Source text
## BEGIN

# corrupted file



## PhoenixMyth (Feb 11, 2006)

Hi, hoping i can get some help...I have a file that i created in Pagemaker..converted to indesign cs or illustrator cs, cant remember what i used. Had computer hardware problem, trouble getting rebooted, was told to copy all files as soon as i get computer running, i did, unfortunately now, i cant open the stuff i backed up, it reads the file " name (converted).ai " is unknown format and cannot be opened. yet it shows me its an .ai file, so how come its saying unknown...any tips would greatly be appreciated.


----------



## Inactive (Apr 11, 2005)

i think .ai is the file extension for Adobe Illustrator and Corel trace drawings, i don't use either, but in your case it is porbably Adobe Illustrator.

is Adobe Illustrator installed on the new computer you copied the files? if not you'll get the 










icon assigned and it will not open until you install Adobe Illustrator. i'm assuming that you copied the files to a different computer when you were backing them up.


----------



## PhoenixMyth (Feb 11, 2006)

the illustrator cs icon is there and it even tells me how big the file is...I saved to zip,then placed on new computer. i guess with all the trouble i was having it didnt copy correctly, or something..i just know i got a big job to print, and hoping i could fix it, before telling customer the file is crap now.


----------



## Inactive (Apr 11, 2005)

i'm assuming that it was a zip drive, when you saved to zip. can you get access to the original HD and if so try formatting (long) the zip media and copy the file again. make sure you have any information copied off of the zip drive before you format!

if you open the file in illustrator and you are getting the 'unknown format' error. then that does sound like a corrupted file.


----------



## PhoenixMyth (Feb 11, 2006)

i think the orginal HD has been wiped out...guess i'm pretty screwed, but thanks for trying. Liz


----------



## Inactive (Apr 11, 2005)

if you can still access the old drive you can install this file recovery program and see if it can't get something back.

http://www.pcinspector.de/file_recovery/uk/welcome.htm


----------



## PhoenixMyth (Feb 11, 2006)

Will try, thank you.


----------

## END

Objectives
(a) From the corrupted file thread, quote the passage between "i think the" and "get something back.", inclusive.
(b) In the corrupted file thread, why does the helper conclude that the problem sounds like a corrupted file?

Dataset rows

## BEGIN

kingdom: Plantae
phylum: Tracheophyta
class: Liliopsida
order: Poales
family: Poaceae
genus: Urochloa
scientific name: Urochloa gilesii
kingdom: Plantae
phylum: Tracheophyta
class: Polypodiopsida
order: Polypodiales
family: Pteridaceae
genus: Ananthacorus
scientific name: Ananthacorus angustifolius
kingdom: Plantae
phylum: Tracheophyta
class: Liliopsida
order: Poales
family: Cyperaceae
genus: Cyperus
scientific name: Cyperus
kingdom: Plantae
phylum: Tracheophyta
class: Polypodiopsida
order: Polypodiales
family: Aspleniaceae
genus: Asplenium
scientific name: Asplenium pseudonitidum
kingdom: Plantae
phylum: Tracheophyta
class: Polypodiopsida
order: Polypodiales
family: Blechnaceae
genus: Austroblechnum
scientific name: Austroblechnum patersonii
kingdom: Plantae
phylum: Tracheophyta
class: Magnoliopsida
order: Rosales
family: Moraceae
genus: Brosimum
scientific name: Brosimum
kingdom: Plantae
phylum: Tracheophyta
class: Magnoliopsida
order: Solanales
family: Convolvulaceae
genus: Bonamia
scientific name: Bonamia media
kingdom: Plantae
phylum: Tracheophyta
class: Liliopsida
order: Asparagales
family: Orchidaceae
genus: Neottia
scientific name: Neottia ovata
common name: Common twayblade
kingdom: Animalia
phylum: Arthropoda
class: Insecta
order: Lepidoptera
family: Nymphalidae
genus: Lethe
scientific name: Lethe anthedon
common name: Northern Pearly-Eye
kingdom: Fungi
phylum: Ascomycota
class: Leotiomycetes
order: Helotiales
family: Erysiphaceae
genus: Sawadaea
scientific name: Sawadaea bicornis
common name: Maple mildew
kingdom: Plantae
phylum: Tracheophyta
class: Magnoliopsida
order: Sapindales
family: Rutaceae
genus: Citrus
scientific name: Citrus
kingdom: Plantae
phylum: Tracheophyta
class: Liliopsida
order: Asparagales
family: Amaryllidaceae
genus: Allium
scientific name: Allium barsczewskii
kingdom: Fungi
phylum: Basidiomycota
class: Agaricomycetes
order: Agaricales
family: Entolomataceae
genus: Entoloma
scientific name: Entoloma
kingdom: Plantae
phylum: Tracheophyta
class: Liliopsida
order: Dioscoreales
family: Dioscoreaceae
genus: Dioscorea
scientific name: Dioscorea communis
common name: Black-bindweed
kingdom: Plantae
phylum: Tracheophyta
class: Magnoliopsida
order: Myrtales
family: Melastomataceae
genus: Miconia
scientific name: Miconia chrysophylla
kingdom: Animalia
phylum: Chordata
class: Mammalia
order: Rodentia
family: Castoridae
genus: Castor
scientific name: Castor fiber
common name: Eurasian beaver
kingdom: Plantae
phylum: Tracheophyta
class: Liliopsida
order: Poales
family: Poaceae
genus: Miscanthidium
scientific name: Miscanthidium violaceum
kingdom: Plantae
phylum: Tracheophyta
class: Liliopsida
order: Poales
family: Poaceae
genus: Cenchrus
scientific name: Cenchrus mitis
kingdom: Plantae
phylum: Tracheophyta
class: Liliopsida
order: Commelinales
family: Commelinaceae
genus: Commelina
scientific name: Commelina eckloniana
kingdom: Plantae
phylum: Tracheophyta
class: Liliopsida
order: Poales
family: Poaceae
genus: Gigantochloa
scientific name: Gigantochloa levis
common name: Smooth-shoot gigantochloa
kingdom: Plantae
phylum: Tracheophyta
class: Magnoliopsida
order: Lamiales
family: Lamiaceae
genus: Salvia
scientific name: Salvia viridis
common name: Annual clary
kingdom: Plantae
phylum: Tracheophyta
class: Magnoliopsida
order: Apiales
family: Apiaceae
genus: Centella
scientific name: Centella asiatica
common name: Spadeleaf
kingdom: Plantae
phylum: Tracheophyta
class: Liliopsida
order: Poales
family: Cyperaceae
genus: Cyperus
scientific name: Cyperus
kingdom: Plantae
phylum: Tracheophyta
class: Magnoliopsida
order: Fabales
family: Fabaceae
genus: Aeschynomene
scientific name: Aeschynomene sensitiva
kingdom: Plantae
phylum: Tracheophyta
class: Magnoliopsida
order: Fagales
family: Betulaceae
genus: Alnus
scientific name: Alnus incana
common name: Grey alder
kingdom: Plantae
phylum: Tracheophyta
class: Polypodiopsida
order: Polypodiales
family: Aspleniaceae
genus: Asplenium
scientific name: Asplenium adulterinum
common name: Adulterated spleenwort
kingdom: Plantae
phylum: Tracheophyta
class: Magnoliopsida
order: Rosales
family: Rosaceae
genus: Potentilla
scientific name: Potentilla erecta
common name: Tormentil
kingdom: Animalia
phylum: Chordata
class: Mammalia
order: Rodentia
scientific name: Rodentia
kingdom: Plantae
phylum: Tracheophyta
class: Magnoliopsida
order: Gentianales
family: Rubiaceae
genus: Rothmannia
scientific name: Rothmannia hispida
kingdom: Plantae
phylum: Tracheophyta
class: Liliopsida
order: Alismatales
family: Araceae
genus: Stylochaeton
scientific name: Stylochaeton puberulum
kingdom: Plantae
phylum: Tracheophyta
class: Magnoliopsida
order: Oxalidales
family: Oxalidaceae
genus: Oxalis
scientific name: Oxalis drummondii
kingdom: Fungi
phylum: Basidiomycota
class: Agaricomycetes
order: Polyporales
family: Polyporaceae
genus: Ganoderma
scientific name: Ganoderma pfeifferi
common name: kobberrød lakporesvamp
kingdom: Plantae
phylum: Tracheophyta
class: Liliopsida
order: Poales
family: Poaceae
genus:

## END

Task-by-task outputs
(a)
i think the orginal HD has been wiped out...guess i'm pretty screwed, but thanks for trying. Liz


----------



## Inactive (Apr 11, 2005)

if you can still access the old drive you can install this file recovery program and see if it can't get something back.

(b) The helper says that if the file is opened in Illustrator and still produces the 'unknown format' error, that points to a corrupted file.